Braves pitchers and catchers reported to spring training Friday. I’ll do the same soon, and I’m really looking forward to it.
To sports fans, this seems like a normal reaction. But seeing how the sausage is made tends to lessen the enjoyment of the final product. I like spring training because it undercuts my sportswriter cynicism and reconnects me with the joy of sports.
(As you can see, it even inspires sentimental clichés.)
I like that, right now, nothing has gone wrong for the Braves and everything could go right. My baseball analysis is grounded in what can be measured, but it wouldn’t be any fun if the numbers could predict everything. It’s refreshing to focus on what’s possible when that still includes almost anything.

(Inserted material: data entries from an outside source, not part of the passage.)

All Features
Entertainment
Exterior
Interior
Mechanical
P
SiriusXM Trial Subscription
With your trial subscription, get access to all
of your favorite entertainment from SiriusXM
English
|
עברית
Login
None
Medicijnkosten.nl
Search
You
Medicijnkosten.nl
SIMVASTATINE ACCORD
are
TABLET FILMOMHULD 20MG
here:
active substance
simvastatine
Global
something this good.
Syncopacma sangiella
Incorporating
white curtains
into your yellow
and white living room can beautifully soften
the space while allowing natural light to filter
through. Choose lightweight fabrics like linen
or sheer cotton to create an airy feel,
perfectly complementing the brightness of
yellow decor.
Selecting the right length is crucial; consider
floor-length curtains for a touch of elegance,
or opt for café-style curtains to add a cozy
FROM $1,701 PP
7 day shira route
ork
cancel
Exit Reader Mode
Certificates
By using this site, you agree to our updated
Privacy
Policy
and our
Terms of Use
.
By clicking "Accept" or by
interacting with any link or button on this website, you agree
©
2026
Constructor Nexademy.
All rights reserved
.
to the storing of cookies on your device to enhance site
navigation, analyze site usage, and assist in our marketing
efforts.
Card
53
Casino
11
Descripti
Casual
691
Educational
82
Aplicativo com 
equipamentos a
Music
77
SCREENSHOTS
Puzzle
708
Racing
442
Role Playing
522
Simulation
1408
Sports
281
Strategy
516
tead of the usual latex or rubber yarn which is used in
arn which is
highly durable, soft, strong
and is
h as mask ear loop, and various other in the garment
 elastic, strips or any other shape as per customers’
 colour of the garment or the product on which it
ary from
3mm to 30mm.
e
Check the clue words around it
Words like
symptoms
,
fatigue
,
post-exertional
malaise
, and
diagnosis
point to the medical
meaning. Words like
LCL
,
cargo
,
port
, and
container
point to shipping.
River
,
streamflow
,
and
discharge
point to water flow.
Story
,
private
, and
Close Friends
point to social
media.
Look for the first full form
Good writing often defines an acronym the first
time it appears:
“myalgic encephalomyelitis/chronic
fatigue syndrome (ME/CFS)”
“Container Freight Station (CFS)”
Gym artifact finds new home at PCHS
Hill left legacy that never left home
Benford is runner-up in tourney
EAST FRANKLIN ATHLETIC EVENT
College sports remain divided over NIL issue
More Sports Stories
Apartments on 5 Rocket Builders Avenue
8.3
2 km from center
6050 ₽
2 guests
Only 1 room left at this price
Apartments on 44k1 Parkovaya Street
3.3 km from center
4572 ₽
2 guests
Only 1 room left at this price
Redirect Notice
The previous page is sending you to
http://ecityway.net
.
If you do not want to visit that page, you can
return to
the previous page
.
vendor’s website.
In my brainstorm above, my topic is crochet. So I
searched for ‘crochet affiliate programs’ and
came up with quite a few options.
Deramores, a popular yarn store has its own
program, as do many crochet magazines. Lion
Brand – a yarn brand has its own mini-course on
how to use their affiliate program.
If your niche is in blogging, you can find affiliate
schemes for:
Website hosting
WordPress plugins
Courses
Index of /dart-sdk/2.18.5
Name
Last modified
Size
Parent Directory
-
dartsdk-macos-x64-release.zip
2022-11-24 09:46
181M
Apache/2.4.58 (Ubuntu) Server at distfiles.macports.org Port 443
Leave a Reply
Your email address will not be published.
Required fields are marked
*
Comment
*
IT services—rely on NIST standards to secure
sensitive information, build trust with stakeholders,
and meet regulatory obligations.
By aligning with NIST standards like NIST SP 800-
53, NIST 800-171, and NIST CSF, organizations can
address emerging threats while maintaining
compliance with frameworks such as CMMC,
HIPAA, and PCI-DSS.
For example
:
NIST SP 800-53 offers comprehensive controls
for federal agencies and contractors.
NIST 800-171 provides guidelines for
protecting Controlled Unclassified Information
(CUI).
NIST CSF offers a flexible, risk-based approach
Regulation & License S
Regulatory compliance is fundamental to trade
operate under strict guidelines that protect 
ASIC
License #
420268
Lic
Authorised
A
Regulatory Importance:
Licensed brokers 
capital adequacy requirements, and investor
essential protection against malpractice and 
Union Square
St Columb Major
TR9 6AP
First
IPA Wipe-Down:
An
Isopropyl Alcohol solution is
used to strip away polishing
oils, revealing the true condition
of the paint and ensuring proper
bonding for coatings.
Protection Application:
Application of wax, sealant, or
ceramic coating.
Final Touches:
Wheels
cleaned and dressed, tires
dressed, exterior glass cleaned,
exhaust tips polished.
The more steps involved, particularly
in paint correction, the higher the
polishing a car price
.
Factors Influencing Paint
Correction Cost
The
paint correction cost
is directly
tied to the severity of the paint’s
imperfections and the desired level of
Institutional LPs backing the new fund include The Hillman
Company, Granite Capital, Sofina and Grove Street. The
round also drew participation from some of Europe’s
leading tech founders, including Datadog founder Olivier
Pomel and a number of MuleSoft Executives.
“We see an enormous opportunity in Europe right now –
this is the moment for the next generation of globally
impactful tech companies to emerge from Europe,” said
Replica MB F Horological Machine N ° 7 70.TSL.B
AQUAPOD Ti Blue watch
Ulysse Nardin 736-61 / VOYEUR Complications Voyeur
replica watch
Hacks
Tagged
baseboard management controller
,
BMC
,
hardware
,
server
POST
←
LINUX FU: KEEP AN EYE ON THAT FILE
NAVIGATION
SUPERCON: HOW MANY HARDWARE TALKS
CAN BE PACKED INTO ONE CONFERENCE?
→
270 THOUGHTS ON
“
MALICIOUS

Those are my feelings every year when I go to Braves spring training. No matter how bad the team was the previous season, or how bad it appears on paper that year, I do not roll my eyes when players and coaches offer their sunny outlooks. I nod along and think, Yeah, why not?
This year, for the first time in a long time, I can go to Braves spring camp and feel optimistic about their chances without reaching so hard that I pull something.
The Braves won the National League East in 2018. They are good enough to do it again in 2019.
No doubt, this year’s Braves have some significant holes. Certainly, their NL East rivals made several moves that should toughen the competition in the division. Those numbers I like always have a range of outcomes, and randomness plays a role (so goes life).
But the Braves are contenders. How can they not be with a lineup that includes Freddie Freeman, Ronald Acuna, Josh Donaldson and Ozzie Albies? That’s a fine collection of hitters, two proven over the long haul and two already good with the best to come.
There’s some lineup depth. In 2018 Johan Camargo was behind only Acuna in second-half production. Ender Inciarte had his usual late surge. Utility man Charlie Culberson’s production was a nice surprise that could be repeated because, hey, why not.
The Braves’ pitching rotation has an anchor (Mike Foltynewicz), a reliable veteran (Kevin Gausman) and a youngster with still-untapped potential (Sean Newcomb). The Braves again can send out a bunch of promising young arms and see which ones can hack it as starters or bullpen pieces.
The Braves’ lineup is strong at the top and solid through the middle. Their pitching rotation has, dare I say it, an ace. The defense is top-notch.
In short, it’s reasonable to believe the Braves can repeat as NL East champions. No spring sugarcoating required.
This is a big change from a year ago, which isn’t breaking news. Still, it’s striking to look back this time last year and see just how low expectations were for the Braves.
They had won 72 games in 2017. Their previous general manager had been banned from the game for violating international signing rules. Their new general manager didn’t make any major moves.
Here were some AJC Braves headlines from this time last year:
“Competition plentiful for third base.”
“New-look Teheran spent time on mechanics”
“Tucker likely to platoon in left field”
“Still a year to go”
“How much hope to pack for spring?”
Fast forward to now.
There is no competition at third base. The Braves actually have two very good options there with Donaldson and Camargo.
Julio Teheran is coming off another disappointing season. It doesn’t matter as much because Foltynewicz made the kind of leap that looks real: dramatically increased strikeout rate, steady walk rate and a boost in velocity.
There is no platoon in left field now (and Preston Tucker is long gone). That’s the kingdom of Acuna, the NL rookie of the year in 2018.
It turned out the Braves didn’t have a year to go. They were ready in 2018. They were a fun team to watch even if their run ended with a thud against the Dodgers.
When I go down to Florida this weekend, I’ll be packing a lot of hope for the Braves. I would have done that even if they were going to be bad because that’s what spring training does to me.
But the Braves really do look like they are going to be good this year. This spring, I can embrace my optimism without reservation. It’s a cool feeling.